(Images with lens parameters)
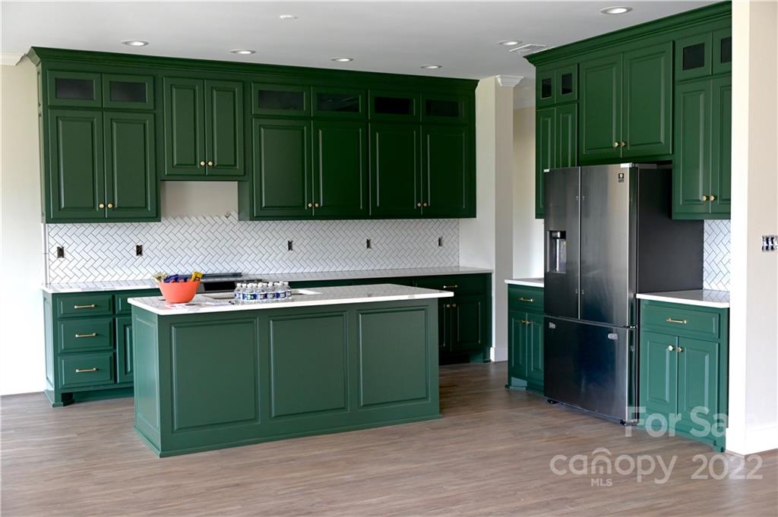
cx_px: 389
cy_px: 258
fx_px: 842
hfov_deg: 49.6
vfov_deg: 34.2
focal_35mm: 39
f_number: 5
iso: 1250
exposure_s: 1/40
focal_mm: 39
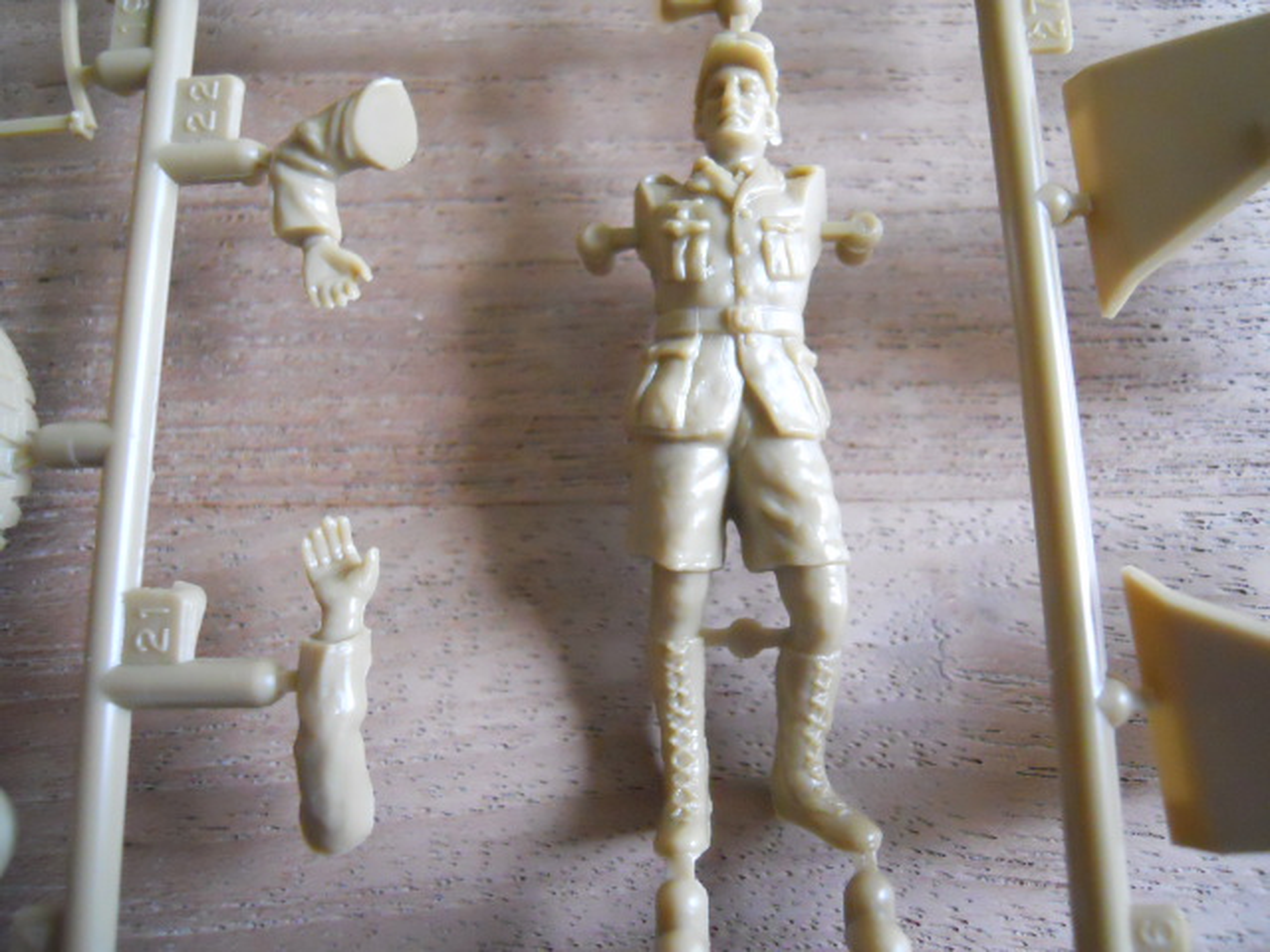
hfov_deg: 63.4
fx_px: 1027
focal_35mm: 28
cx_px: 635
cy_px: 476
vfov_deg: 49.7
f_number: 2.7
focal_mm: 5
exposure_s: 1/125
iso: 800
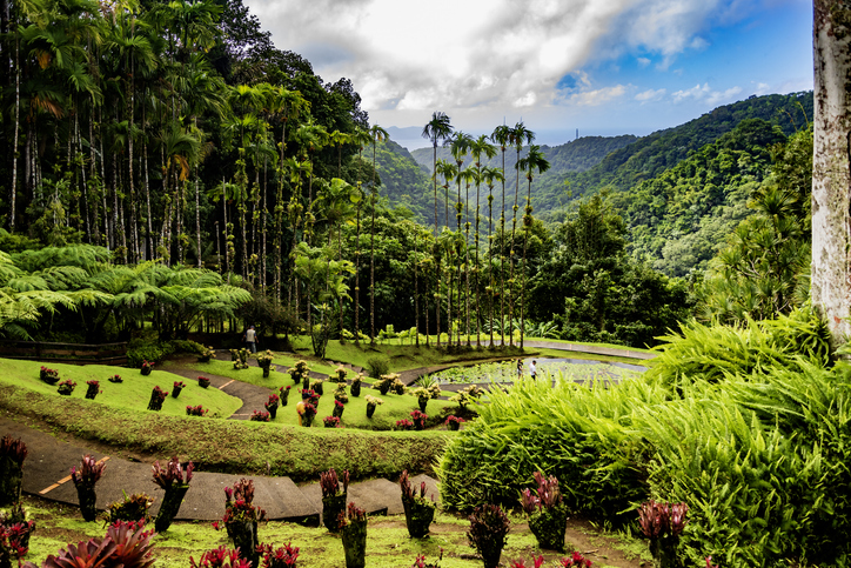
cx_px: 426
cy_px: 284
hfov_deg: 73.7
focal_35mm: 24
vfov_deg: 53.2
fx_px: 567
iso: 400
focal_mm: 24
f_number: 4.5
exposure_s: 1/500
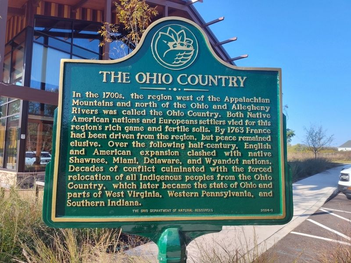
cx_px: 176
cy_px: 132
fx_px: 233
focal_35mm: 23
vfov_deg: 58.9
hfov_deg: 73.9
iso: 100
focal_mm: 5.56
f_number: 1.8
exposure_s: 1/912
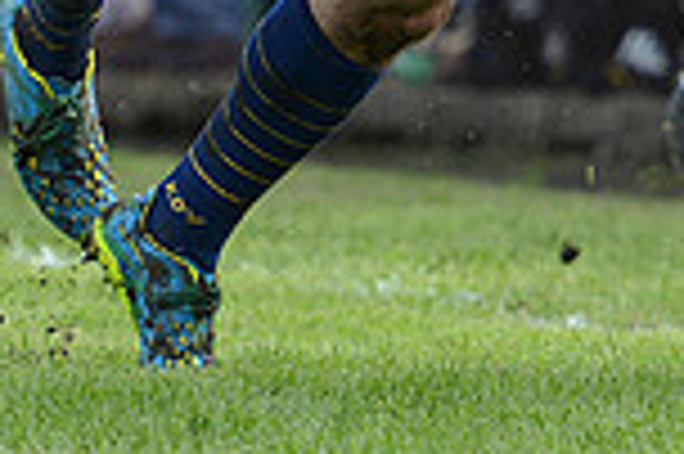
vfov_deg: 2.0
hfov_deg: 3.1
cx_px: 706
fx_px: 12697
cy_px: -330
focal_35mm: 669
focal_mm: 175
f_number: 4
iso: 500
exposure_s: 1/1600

■ Job item: Could you give all the records again, exactly, minus the pictures?

■ Solution to the exercise:
cx_px: 389
cy_px: 258
fx_px: 842
hfov_deg: 49.6
vfov_deg: 34.2
focal_35mm: 39
f_number: 5
iso: 1250
exposure_s: 1/40
focal_mm: 39
hfov_deg: 63.4
fx_px: 1027
focal_35mm: 28
cx_px: 635
cy_px: 476
vfov_deg: 49.7
f_number: 2.7
focal_mm: 5
exposure_s: 1/125
iso: 800
cx_px: 426
cy_px: 284
hfov_deg: 73.7
focal_35mm: 24
vfov_deg: 53.2
fx_px: 567
iso: 400
focal_mm: 24
f_number: 4.5
exposure_s: 1/500
cx_px: 176
cy_px: 132
fx_px: 233
focal_35mm: 23
vfov_deg: 58.9
hfov_deg: 73.9
iso: 100
focal_mm: 5.56
f_number: 1.8
exposure_s: 1/912
vfov_deg: 2.0
hfov_deg: 3.1
cx_px: 706
fx_px: 12697
cy_px: -330
focal_35mm: 669
focal_mm: 175
f_number: 4
iso: 500
exposure_s: 1/1600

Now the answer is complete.